I adjusted the function. (my version based on @Greg_O 's version)

Public Function as_utf8_string(extends s as String) As String
  Select Case s.Encoding
  Case Encodings.UTF8
    // Don't modify if it's already UTF8
    Return s
    
  Case Nil
    // Just set if it's not set; if the string is not actually UTF8, this may break things
    If Encodings.UTF8.IsValidData(s) Then
      Return s.DefineEncoding(Encodings.UTF8)
      
    Else
      // Raise an exception? Leave it alone?
      Return "FOUND NON-UTF8 STRING WITH NIL ENCODING. IS THIS UTF8 DATA?"
      
    End If
  Case Else
    // otherwise, convert
    Return ConvertEncoding(s, Encodings.UTF8)
    
  End Select
End Function

It returns ALL CAPS string stating if “bad” data is passed to it. (I think this is the only viable route for an extends which returns a string without going into some strange and unknown territory??)

You really should throw exception

Else you would need to compare every single time you call this if you get your long upper case string, to have proper error handling, which would make no sense.

2 Likes

Not if you are using Xojo older than 2024r3.

This change was added to 2024r3:
#18906 - MySQL plugin should set using utf-8 by default

William Yu

[RN] MySQLCommunityServer: We now encode RowSet string values in UTF-8 if the database character set is set to UTF-8; otherwise, we leave the encoding as Unknown, as we did previously.

Edit: OP didn’t say if MySQL is used. This information is for those that use MySQL/Xojo < 2024r3 and think their db is UTF-8 or that the Xojo plugins returns UTF-8

Really, really, really should do this.

  Else
    Raise New RuntimeException("Could not convert to UTF-8")

  End If
1 Like

@Kem_Tekinay

I’m not sure I agree in the case of an Extends function, but I’m open to being persuaded as to why this is better.

The first time mysql has been mentioned in this topic.

1 Like

When there is the potential for a fundamental failure, you want that failure to get “loud”. Remember, you might return to this code in 6 months or 6 years and not remember that it is substituting the original string with something else.

If you don’t want to risk that disruption, then return the original string with its nil encoding. But don’t silently change your data.
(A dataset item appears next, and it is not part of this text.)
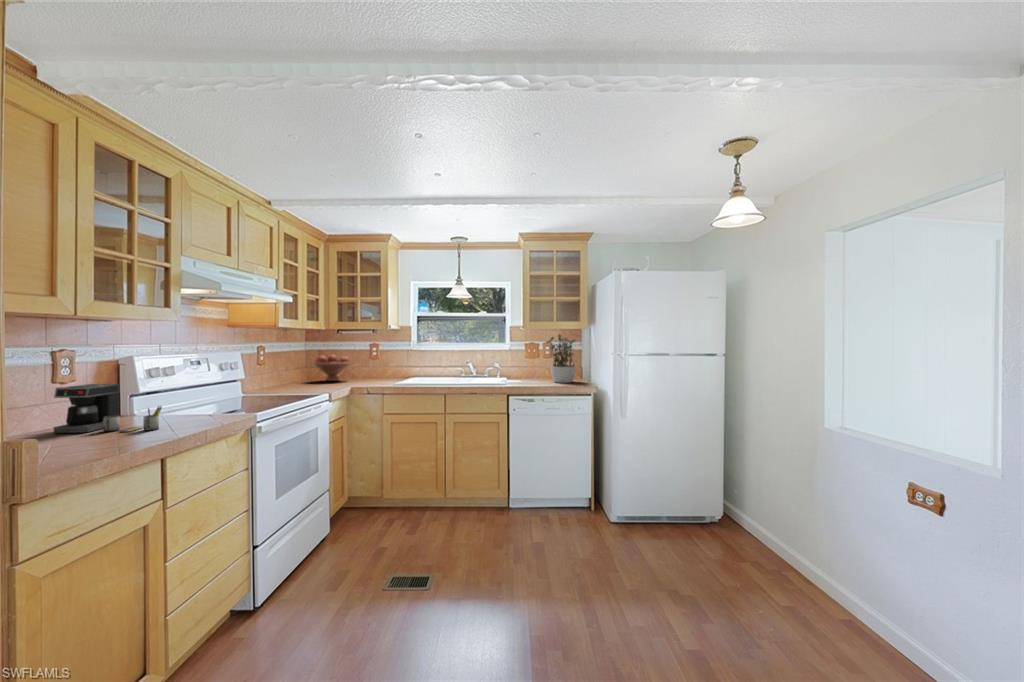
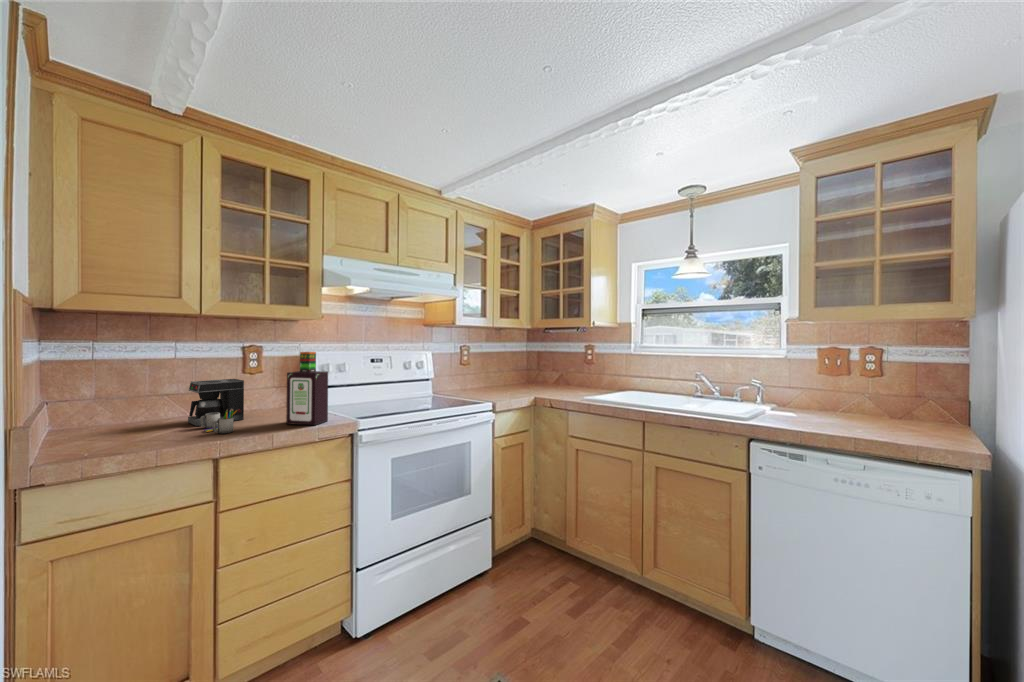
potted plant: present [547,335,575,383] -> none [854,330,949,434]
bottle: none [193,352,228,420] -> present [286,352,328,425]
fruit bowl: present [314,355,351,381] -> none [521,356,560,385]

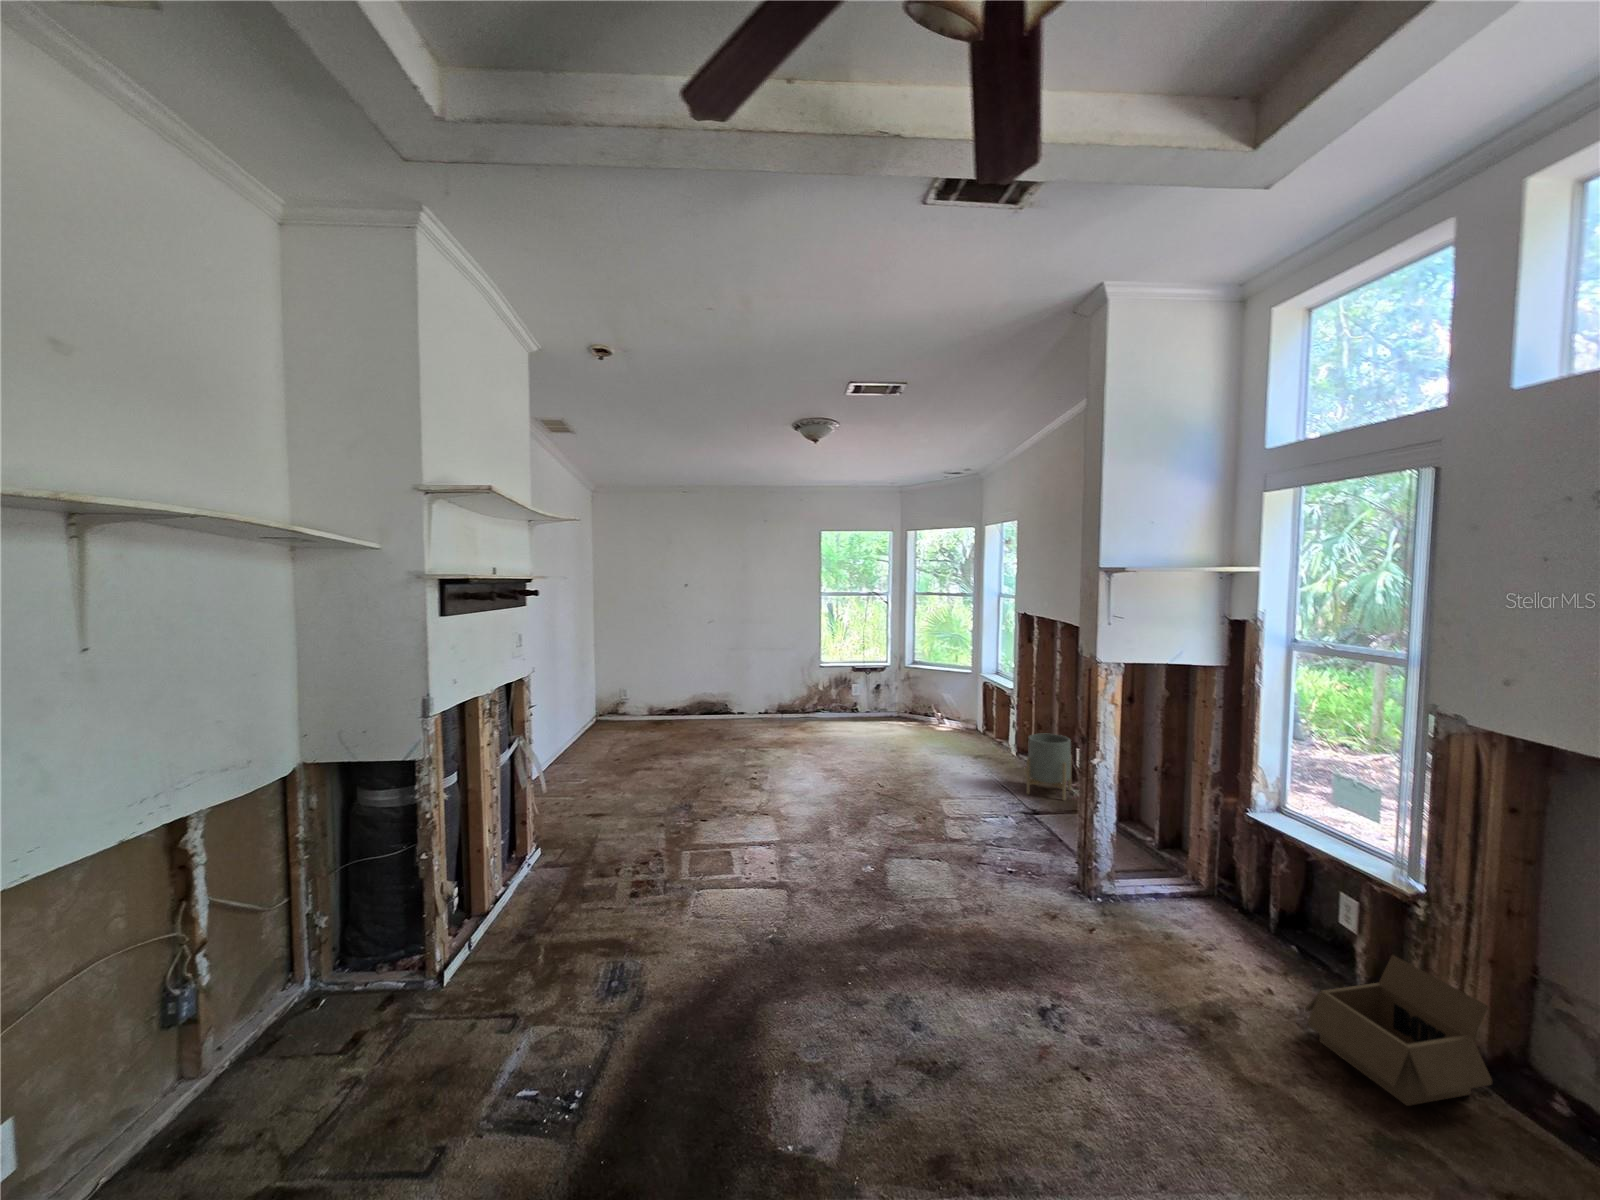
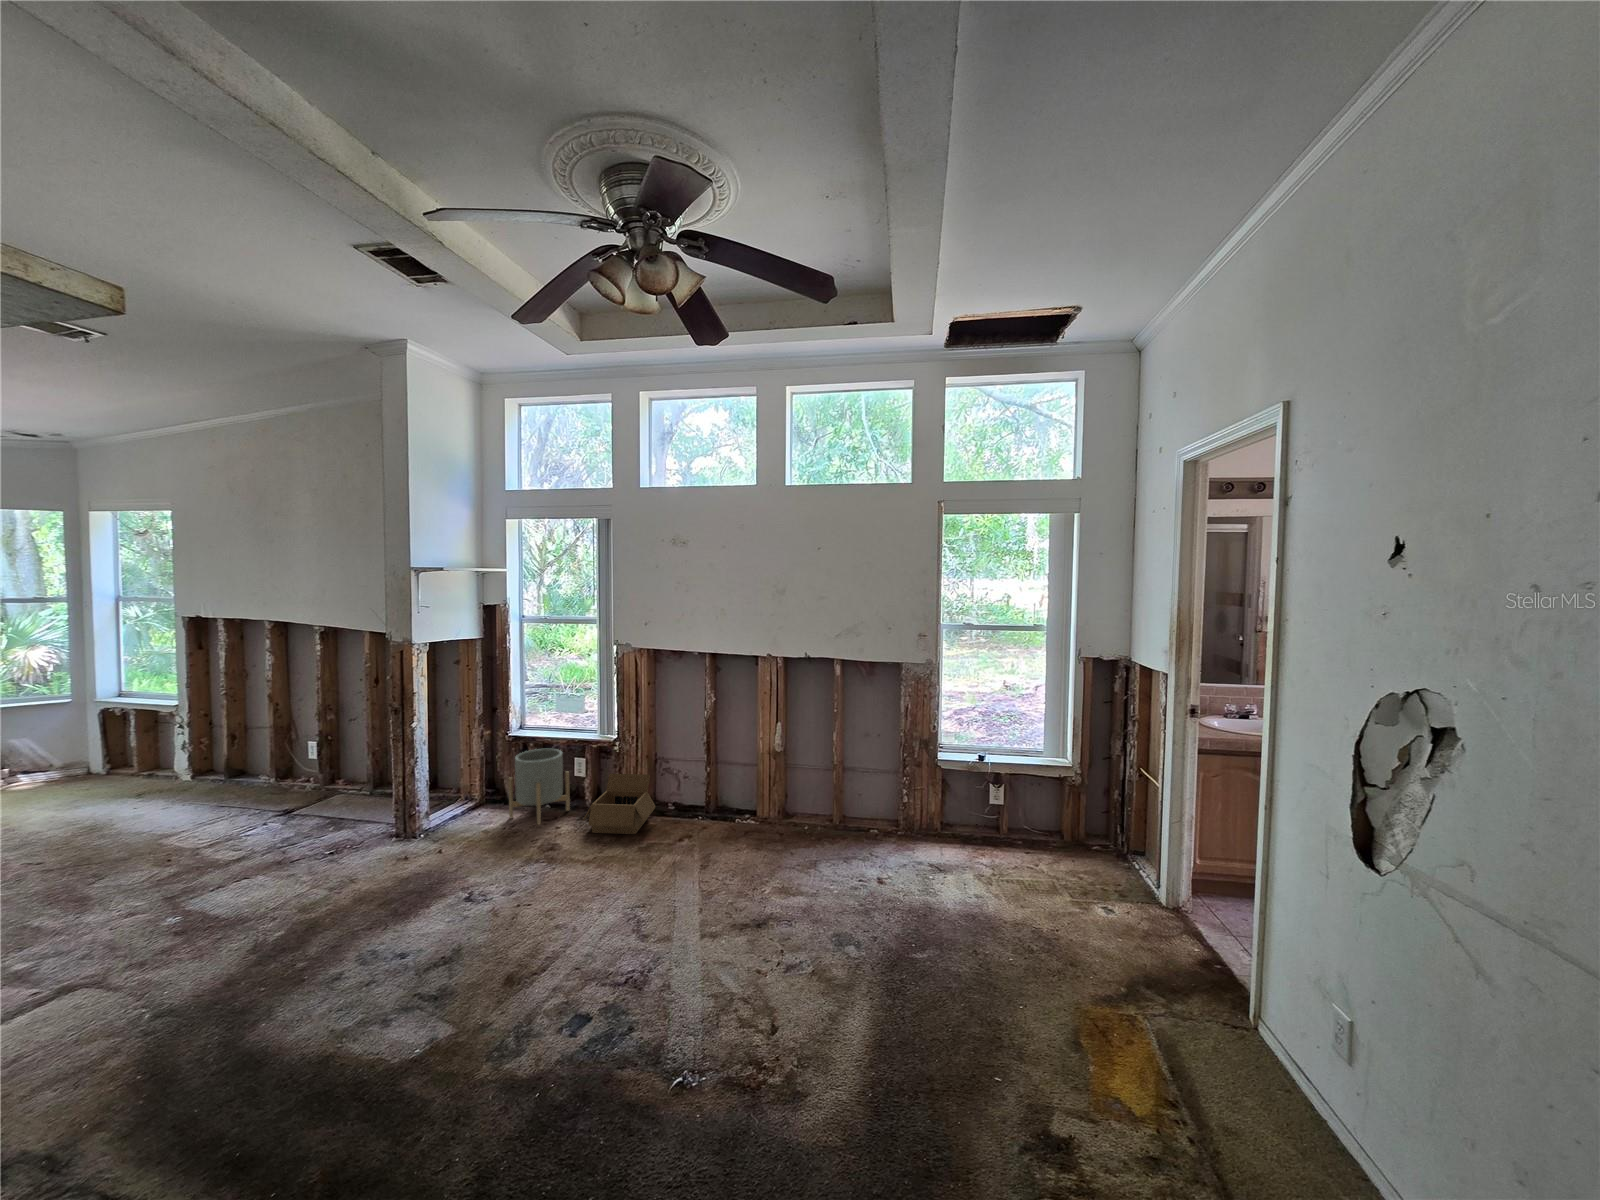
planter: present [1026,734,1072,800] -> present [509,749,570,825]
Very good point. Updated function:

Public Function as_utf8_string(extends s as String) As String
  Select Case s.Encoding
  Case Encodings.UTF8
    // Don't modify if it's already UTF8
    Return s
    
  Case Nil
    // Just set if it's not set; if the string is not actually UTF8, this may break things
    If Encodings.UTF8.IsValidData(s) Then
      Return s.DefineEncoding(Encodings.UTF8)
      
    Else
      // Raise an exception
       Raise New RuntimeException("Could not conver stringt to UTF-8 at: " + CurrentMethodName)
      //And leave the string as is
      Return s
      //changing the string to indicate an error could cause hard-to-track-down bugs,
      //where the string is changed and doesn't break the program, but breaks *the functionality*
      
      //see discussion here:
      //https://forum.xojo.com/t/accents-issue/83014/14
      
    End If
  Case Else
    // otherwise, convert
    Return ConvertEncoding(s, Encodings.UTF8)
    
  End Select
End Function

The Exception will exit the function so you will never hit that “Return s”. It doesn’t hurt anything, but it won’t do anything either.

1 Like

You also have typos in your exception message.